Mit seinen warmen Fingern legt mir Vater die Kette um den Hals. Der Herzanhänger berührt meine Haut und fühlt sich ganz kalt an. Ich liebe sie jetzt schon! „Sie sieht toll an dir aus, mein Schatz“, sagt er und tritt ein Stück zurück, um sie besser sehen zu können. Dann holt er sein Handy aus der Hosentasche und macht ein Foto davon, welches er mir gleich darauf zeigt. „Find ich auch“, antworte ich, berühre den Anhänger und lächle verliebt. Jetzt habe ich mich noch mehr in sie verliebt, falls das überhaupt noch möglich ist.

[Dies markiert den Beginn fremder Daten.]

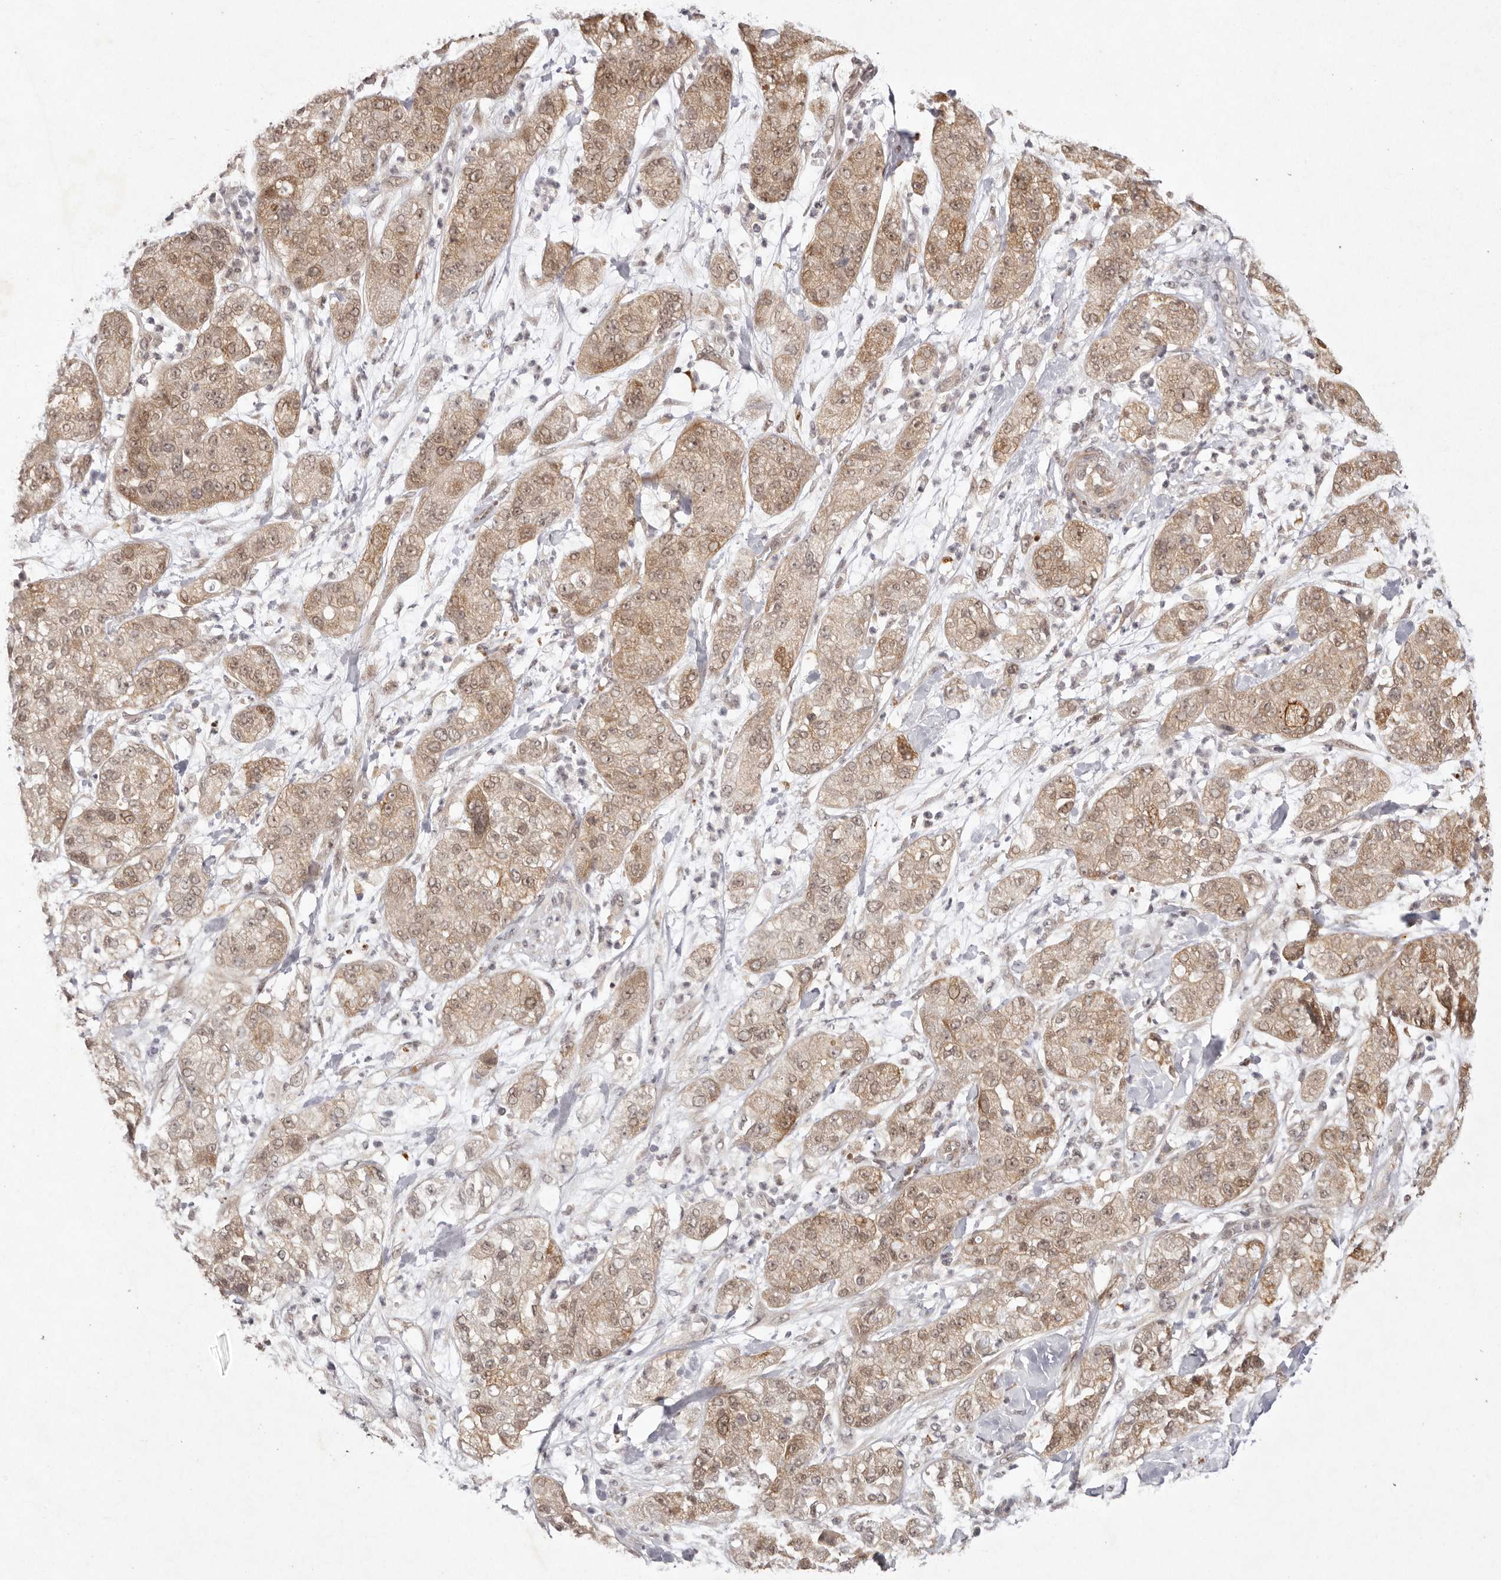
{"staining": {"intensity": "moderate", "quantity": ">75%", "location": "cytoplasmic/membranous,nuclear"}, "tissue": "pancreatic cancer", "cell_type": "Tumor cells", "image_type": "cancer", "snomed": [{"axis": "morphology", "description": "Adenocarcinoma, NOS"}, {"axis": "topography", "description": "Pancreas"}], "caption": "Brown immunohistochemical staining in human pancreatic adenocarcinoma displays moderate cytoplasmic/membranous and nuclear positivity in approximately >75% of tumor cells.", "gene": "BUD31", "patient": {"sex": "female", "age": 78}}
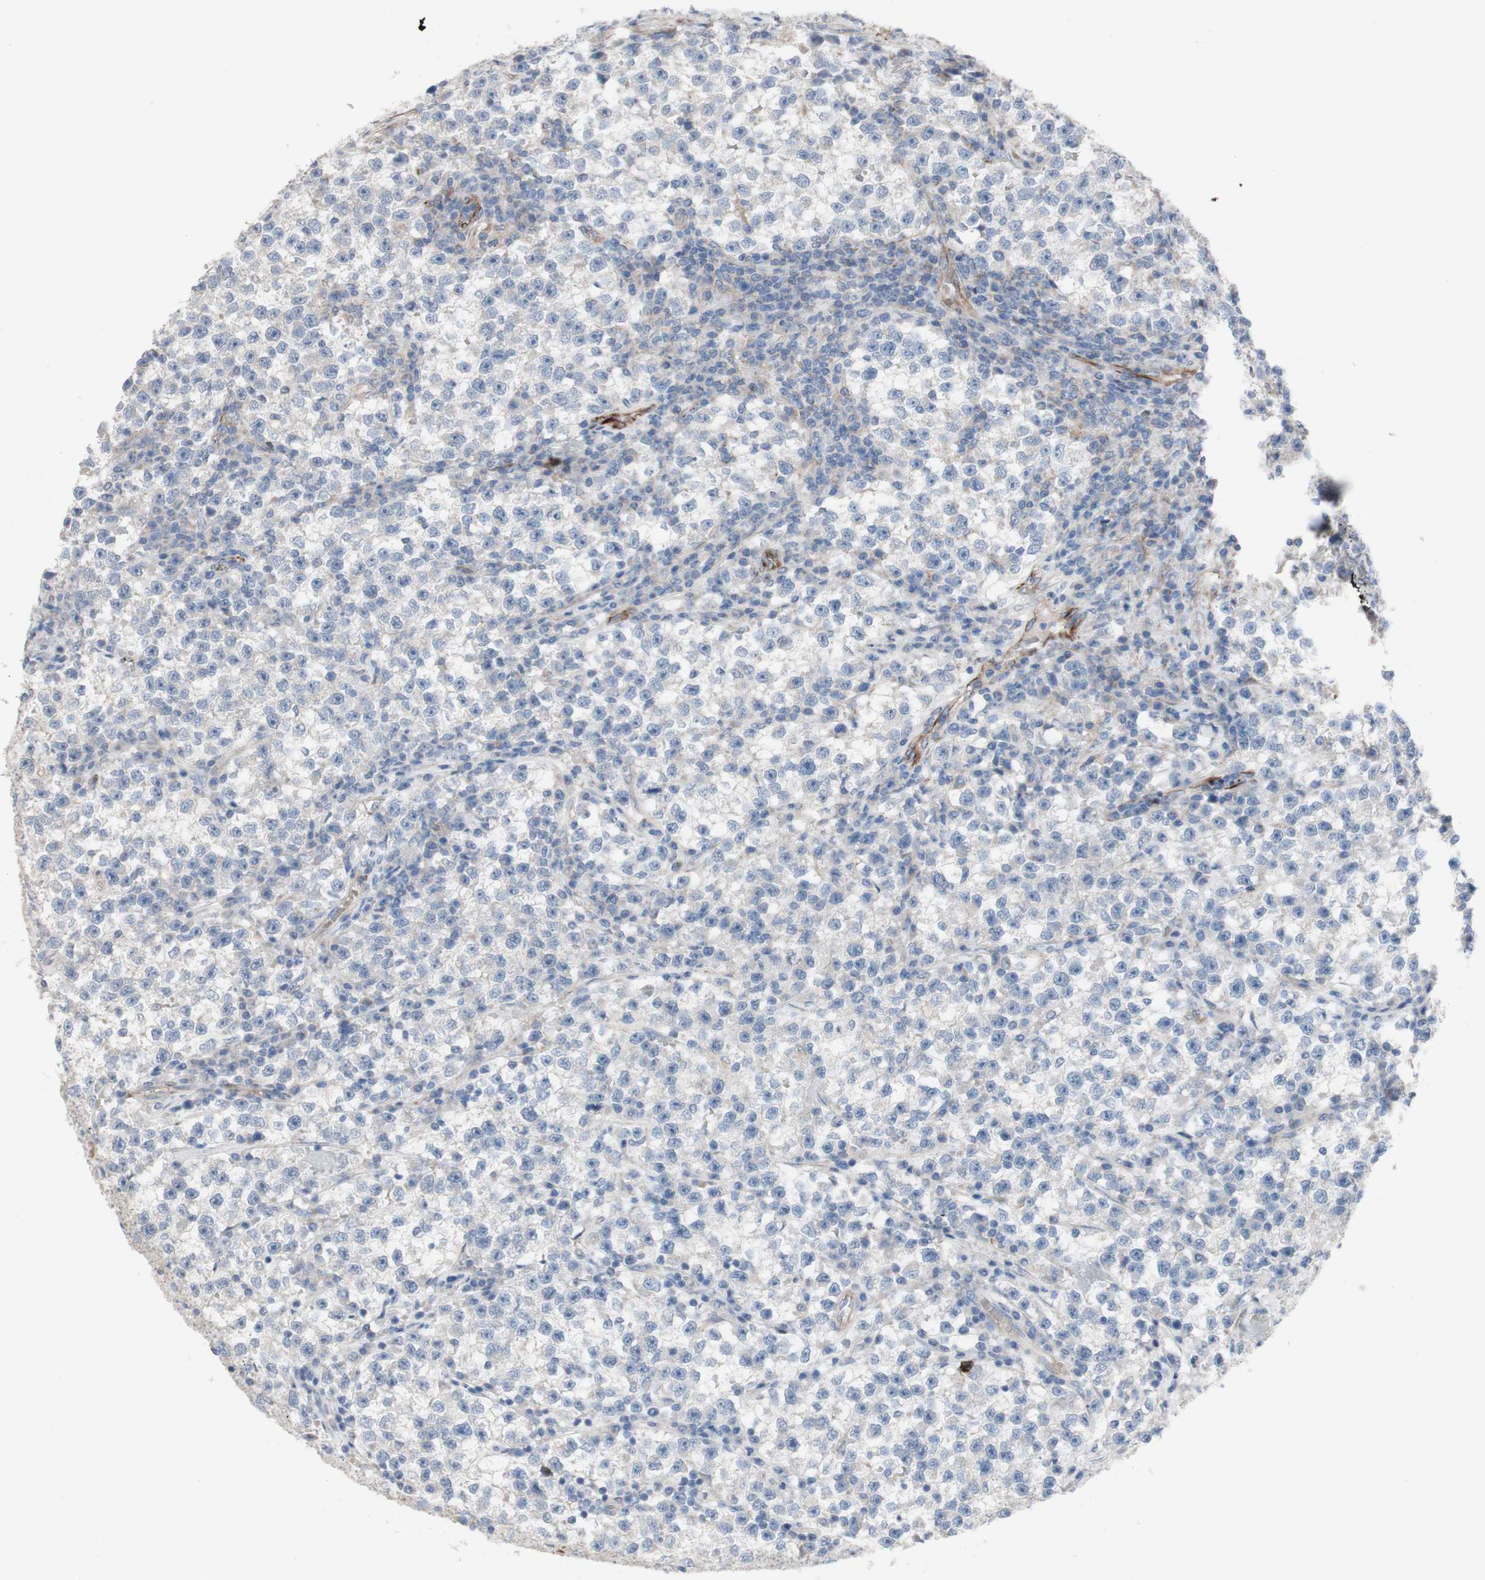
{"staining": {"intensity": "negative", "quantity": "none", "location": "none"}, "tissue": "testis cancer", "cell_type": "Tumor cells", "image_type": "cancer", "snomed": [{"axis": "morphology", "description": "Seminoma, NOS"}, {"axis": "topography", "description": "Testis"}], "caption": "This is a histopathology image of immunohistochemistry (IHC) staining of testis cancer (seminoma), which shows no positivity in tumor cells.", "gene": "AGPAT5", "patient": {"sex": "male", "age": 22}}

Vater macht wieder einen Schritt auf mich zu und streicht mit den Fingerspitzen über den Herzanhänger. „Wenn es einmal eine Zeit gibt, in der du mich vermissen solltest, dann drück ihn an dich und denk an mich.“ Er beugt sich vor und küsst mich sanft auf meine Stirn. „Ich bin immer in deinen Herzen.“ Dann dreht er sich um und verschwindet wieder ins Innere des Gebäudes.